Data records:
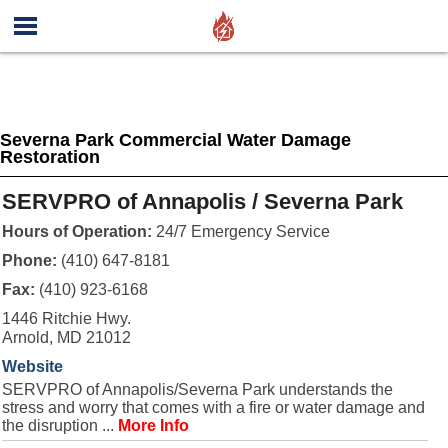
Severna Park Commercial Water Damage
Restoration
SERVPRO of Annapolis / Severna Park
Hours of Operation:
24/7 Emergency Service
Phone:
(410) 647-8181
Fax:
(410) 923-6168
1446 Ritchie Hwy.
Arnold, MD 21012
Website
SERVPRO of Annapolis/Severna Park understands the
stress and worry that comes with a fire or water damage and
the disruption ...
More Info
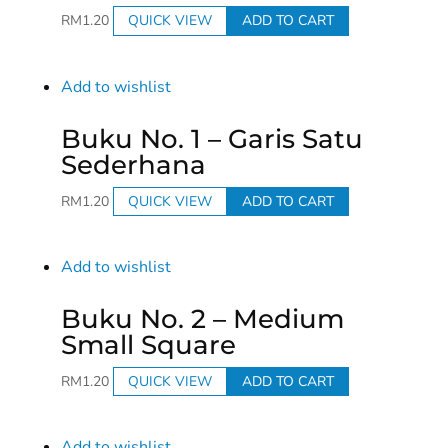
RM
1.20
QUICK VIEW
ADD TO CART
Add to wishlist
Buku No. 1 – Garis Satu
Sederhana
RM
1.20
QUICK VIEW
ADD TO CART
Add to wishlist
Buku No. 2 – Medium
Small Square
RM
1.20
QUICK VIEW
ADD TO CART
Add to wishlist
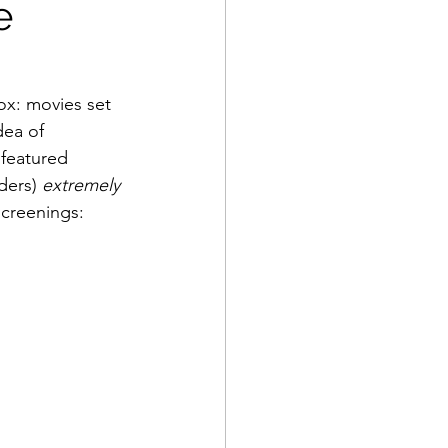
e
ox: movies set 
dea of 
 featured 
ders) 
extremely
screenings:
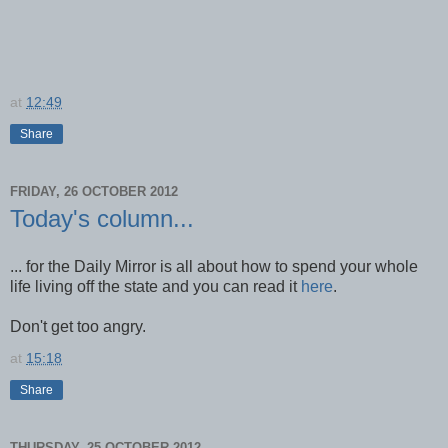
at
12:49
Share
FRIDAY, 26 OCTOBER 2012
Today's column...
... for the Daily Mirror is all about how to spend your whole
life living off the state and you can read it
here
.
Don't get too angry.
at
15:18
Share
THURSDAY, 25 OCTOBER 2012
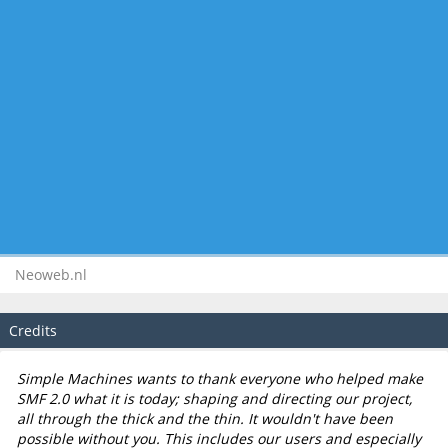
Neoweb.nl
Credits
Simple Machines wants to thank everyone who helped make
SMF 2.0 what it is today; shaping and directing our project,
all through the thick and the thin. It wouldn't have been
possible without you. This includes our users and especially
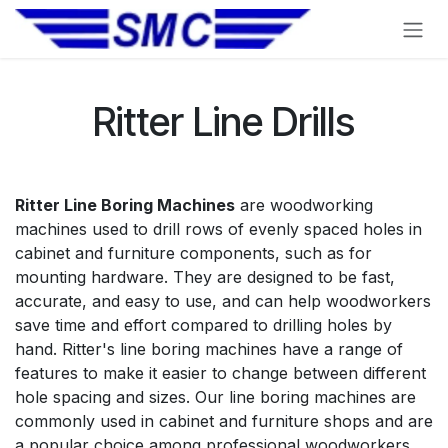
Skip to Content
Ritter Line Drills
Ritter Line Boring Machines
are woodworking
machines used to drill rows of evenly spaced holes in
cabinet and furniture components, such as for
mounting hardware. They are designed to be fast,
accurate, and easy to use, and can help woodworkers
save time and effort compared to drilling holes by
hand. Ritter's line boring machines have a range of
features to make it easier to change between different
hole spacing and sizes. Our line boring machines are
commonly used in cabinet and furniture shops and are
a popular choice among professional woodworkers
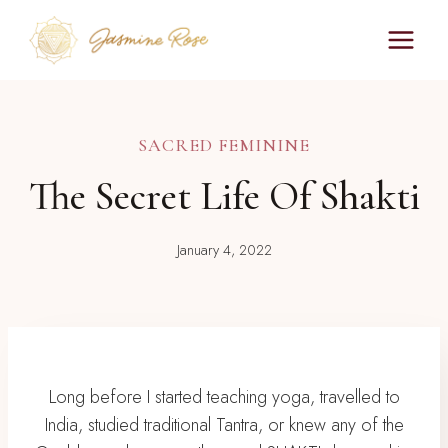
Skip
to
content
SACRED FEMININE
The Secret Life Of Shakti
January 4, 2022
Long before I started teaching yoga, travelled to
India, studied traditional Tantra, or knew any of the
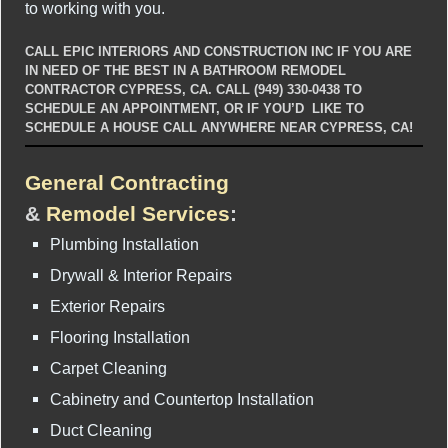
to working with you.
CALL EPIC INTERIORS AND CONSTRUCTION INC IF YOU ARE
IN NEED OF THE BEST IN A BATHROOM REMODEL
CONTRACTOR CYPRESS, CA. CALL (949) 330-0438 TO
SCHEDULE AN APPOINTMENT, OR IF YOU’D LIKE TO
SCHEDULE A HOUSE CALL ANYWHERE NEAR CYPRESS, CA!
General Contracting
&
Remodel Services
:
Plumbing Installation
Drywall & Interior Repairs
Exterior Repairs
Flooring Installation
Carpet Cleaning
Cabinetry and Countertop Installation
Duct Cleaning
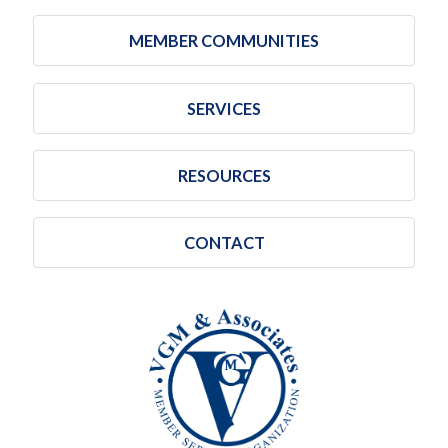
MEMBER COMMUNITIES
SERVICES
RESOURCES
CONTACT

### TASK DETAILS
Convert the text lines of all the items above into a Markdown table with the columns Line No. and Text Line. Omit blank lines and leave the pictures out.

### RESPONSE AREA
| Line No. | Text Line |
|---|---|
| 1 | Severna Park Commercial Water Damage |
| 2 | Restoration |
| 3 | SERVPRO of Annapolis / Severna Park |
| 4 | Hours of Operation: |
| 5 | 24/7 Emergency Service |
| 6 | Phone: |
| 7 | (410) 647-8181 |
| 8 | Fax: |
| 9 | (410) 923-6168 |
| 10 | 1446 Ritchie Hwy. |
| 11 | Arnold, MD 21012 |
| 12 | Website |
| 13 | SERVPRO of Annapolis/Severna Park understands the |
| 14 | stress and worry that comes with a fire or water damage and |
| 15 | the disruption ... |
| 16 | More Info |
| 17 | RM |
| 18 | 1.20 |
| 19 | QUICK VIEW |
| 20 | ADD TO CART |
| 21 | Add to wishlist |
| 22 | Buku No. 1 – Garis Satu |
| 23 | Sederhana |
| 24 | RM |
| 25 | 1.20 |
| 26 | QUICK VIEW |
| 27 | ADD TO CART |
| 28 | Add to wishlist |
| 29 | Buku No. 2 – Medium |
| 30 | Small Square |
| 31 | RM |
| 32 | 1.20 |
| 33 | QUICK VIEW |
| 34 | ADD TO CART |
| 35 | Add to wishlist |
| 36 | e |
| 37 | ox: movies set  |
| 38 | dea of  |
| 39 |  featured  |
| 40 | ders)  |
| 41 | extremely |
| 42 | screenings: |
| 43 | at |
| 44 | 12:49 |
| 45 | Share |
| 46 | FRIDAY, 26 OCTOBER 2012 |
| 47 | Today's column... |
| 48 | ... for the Daily Mirror is all about how to spend your whole |
| 49 | life living off the state and you can read it |
| 50 | here |
| 51 | . |
| 52 | Don't get too angry. |
| 53 | at |
| 54 | 15:18 |
| 55 | Share |
| 56 | THURSDAY, 25 OCTOBER 2012 |
| 57 | Neoweb.nl |
| 58 | Credits |
| 59 | Simple Machines wants to thank everyone who helped make |
| 60 | SMF 2.0 what it is today; shaping and directing our project, |
| 61 | all through the thick and the thin. It wouldn't have been |
| 62 | possible without you. This includes our users and especially |
| 63 | Skip to Content |
| 64 | Ritter Line Drills |
| 65 | Ritter Line Boring Machines |
| 66 | are woodworking |
| 67 | machines used to drill rows of evenly spaced holes in |
| 68 | cabinet and furniture components, such as for |
| 69 | mounting hardware. They are designed to be fast, |
| 70 | accurate, and easy to use, and can help woodworkers |
| 71 | save time and effort compared to drilling holes by |
| 72 | hand. Ritter's line boring machines have a range of |
| 73 | features to make it easier to change between different |
| 74 | hole spacing and sizes. Our line boring machines are |
| 75 | commonly used in cabinet and furniture shops and are |
| 76 | a popular choice among professional woodworkers |
| 77 | Skip |
| 78 | to |
| 79 | content |
| 80 | SACRED FEMININE |
| 81 | The Secret Life Of Shakti |
| 82 | January 4, 2022 |
| 83 | Long before I started teaching yoga, travelled to |
| 84 | India, studied traditional Tantra, or knew any of the |
| 85 | to working with you. |
| 86 | CALL EPIC INTERIORS AND CONSTRUCTION INC IF YOU ARE |
| 87 | IN NEED OF THE BEST IN A BATHROOM REMODEL |
| 88 | CONTRACTOR CYPRESS, CA. CALL (949) 330-0438 TO |
| 89 | SCHEDULE AN APPOINTMENT, OR IF YOU’D LIKE TO |
| 90 | SCHEDULE A HOUSE CALL ANYWHERE NEAR CYPRESS, CA! |
| 91 | General Contracting |
| 92 | & |
| 93 | Remodel Services |
| 94 | : |
| 95 | Plumbing Installation |
| 96 | Drywall & Interior Repairs |
| 97 | Exterior Repairs |
| 98 | Flooring Installation |
| 99 | Carpet Cleaning |
| 100 | Cabinetry and Countertop Installation |
| 101 | Duct Cleaning |
| 102 | MEMBER COMMUNITIES |
| 103 | SERVICES |
| 104 | RESOURCES |
| 105 | CONTACT |